PUBLISHED : Thursday, 19 April, 2012, 12:00am
UPDATED : Thursday, 19 April, 2012, 12:00am


Leung Chun-ying has, at the very least, shown himself to have understood the most pressing issues confronting Hong Kong today.

Whether the chief executive-elect has the ability, luck and will to resolve these issues during his coming tenure, we will have to wait and see. However, people of goodwill who have no affiliation to any vested interests or any ideological points to score should, for now at least, give him the benefit of the doubt. He deserves a honeymoon period.

Take a look at some top news headlines this week. Leung has proposed a zero quota in private hospitals for mainland mothers giving birth in the city from next year, an administrative measure least vulnerable to court challenges.

A key Leung supporter, Nicholas Brooke, speaking in his personal capacity, has suggested setting up a powerful harbour authority to oversee the transformation of the waterfront. Coming from Brooke, the current head of the Harbour Commission, a proposal once dismissed by the Tsang government now carries weight.

The arts hub project has dragged on for more than a decade but construction work may finally start under Leung's administration. The project has had the property developers dreaming big, hoping to cash in on the portions that involve residential development.

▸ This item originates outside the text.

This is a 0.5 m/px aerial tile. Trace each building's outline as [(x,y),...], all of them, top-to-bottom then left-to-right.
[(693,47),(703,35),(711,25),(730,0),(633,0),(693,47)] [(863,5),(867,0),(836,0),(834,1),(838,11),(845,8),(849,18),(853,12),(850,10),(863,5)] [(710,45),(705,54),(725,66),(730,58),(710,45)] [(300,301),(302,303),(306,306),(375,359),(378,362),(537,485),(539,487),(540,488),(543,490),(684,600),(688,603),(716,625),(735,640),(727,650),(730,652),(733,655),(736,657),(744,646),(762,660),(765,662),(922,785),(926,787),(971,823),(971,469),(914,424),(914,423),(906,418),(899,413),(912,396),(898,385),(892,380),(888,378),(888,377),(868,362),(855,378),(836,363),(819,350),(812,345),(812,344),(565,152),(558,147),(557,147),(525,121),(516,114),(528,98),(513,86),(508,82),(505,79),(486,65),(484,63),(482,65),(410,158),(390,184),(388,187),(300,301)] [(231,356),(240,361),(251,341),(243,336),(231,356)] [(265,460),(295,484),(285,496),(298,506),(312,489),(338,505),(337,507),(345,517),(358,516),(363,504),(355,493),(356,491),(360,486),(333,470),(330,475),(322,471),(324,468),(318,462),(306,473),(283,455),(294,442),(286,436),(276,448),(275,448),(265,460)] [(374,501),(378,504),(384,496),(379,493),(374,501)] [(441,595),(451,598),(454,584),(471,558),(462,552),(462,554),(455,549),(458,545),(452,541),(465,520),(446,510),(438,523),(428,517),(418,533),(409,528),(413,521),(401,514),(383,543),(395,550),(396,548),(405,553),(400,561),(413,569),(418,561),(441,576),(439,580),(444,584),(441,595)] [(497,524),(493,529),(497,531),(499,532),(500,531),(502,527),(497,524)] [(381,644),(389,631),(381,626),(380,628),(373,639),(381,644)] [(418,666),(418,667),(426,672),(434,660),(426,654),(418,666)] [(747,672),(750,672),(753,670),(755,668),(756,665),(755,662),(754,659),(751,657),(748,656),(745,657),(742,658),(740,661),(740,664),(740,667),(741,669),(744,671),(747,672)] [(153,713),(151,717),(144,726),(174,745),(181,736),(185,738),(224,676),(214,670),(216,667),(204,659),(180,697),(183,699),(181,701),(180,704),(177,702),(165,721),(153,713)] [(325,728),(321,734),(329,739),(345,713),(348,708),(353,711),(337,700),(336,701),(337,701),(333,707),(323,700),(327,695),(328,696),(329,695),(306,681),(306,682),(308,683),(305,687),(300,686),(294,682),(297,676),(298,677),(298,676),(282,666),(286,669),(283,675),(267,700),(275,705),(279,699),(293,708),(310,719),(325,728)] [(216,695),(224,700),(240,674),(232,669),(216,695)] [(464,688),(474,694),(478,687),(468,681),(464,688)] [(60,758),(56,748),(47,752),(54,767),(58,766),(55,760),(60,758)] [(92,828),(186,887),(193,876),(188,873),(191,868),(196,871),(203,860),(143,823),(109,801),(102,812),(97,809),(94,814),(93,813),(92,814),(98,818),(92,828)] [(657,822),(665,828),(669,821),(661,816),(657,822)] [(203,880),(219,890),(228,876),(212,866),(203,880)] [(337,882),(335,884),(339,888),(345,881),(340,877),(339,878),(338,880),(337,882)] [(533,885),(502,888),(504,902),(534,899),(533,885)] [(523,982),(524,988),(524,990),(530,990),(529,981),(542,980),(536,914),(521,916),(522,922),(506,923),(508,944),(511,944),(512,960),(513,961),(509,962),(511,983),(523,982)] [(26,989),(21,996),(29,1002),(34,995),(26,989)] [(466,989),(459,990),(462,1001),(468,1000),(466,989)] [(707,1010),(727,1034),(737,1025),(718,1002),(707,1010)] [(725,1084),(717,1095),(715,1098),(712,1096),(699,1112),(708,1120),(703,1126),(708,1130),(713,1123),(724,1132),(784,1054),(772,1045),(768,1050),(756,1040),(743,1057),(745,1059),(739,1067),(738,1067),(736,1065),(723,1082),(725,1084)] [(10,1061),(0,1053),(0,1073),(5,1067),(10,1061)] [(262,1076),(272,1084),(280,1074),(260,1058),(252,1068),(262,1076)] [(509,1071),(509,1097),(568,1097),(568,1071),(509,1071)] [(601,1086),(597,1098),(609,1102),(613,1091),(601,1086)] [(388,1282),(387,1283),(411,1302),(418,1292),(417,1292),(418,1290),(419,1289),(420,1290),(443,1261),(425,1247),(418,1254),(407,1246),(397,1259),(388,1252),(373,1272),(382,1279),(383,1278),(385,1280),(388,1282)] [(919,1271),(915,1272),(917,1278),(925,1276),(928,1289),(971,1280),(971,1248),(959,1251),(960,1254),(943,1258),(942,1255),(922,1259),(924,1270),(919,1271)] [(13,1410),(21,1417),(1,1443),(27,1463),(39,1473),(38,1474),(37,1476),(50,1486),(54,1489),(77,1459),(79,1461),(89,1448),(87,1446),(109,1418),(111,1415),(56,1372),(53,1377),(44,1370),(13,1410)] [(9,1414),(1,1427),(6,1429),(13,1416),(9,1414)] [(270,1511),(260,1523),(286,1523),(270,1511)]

But the big boys have been cut down to size lately and are unlikely to receive any preferential treatment. They will still be rich but they have learned they are expendable as far as Beijing is concerned.

Meanwhile, the government is proceeding with its crackdown against illegal structures in the New Territories. The authorities may still back down in the end or, under Leung, they can choose to fight the powerful Heung Yee Kuk, the rural representative body, and cut it down to size.

In the end, it's about the economy, affordable housing and breathable air.

That's a tall order, and no one will ever meet all the challenges. But if Leung can get even a few key things right, he may become Hong Kong's first directly elected mayor in 2017.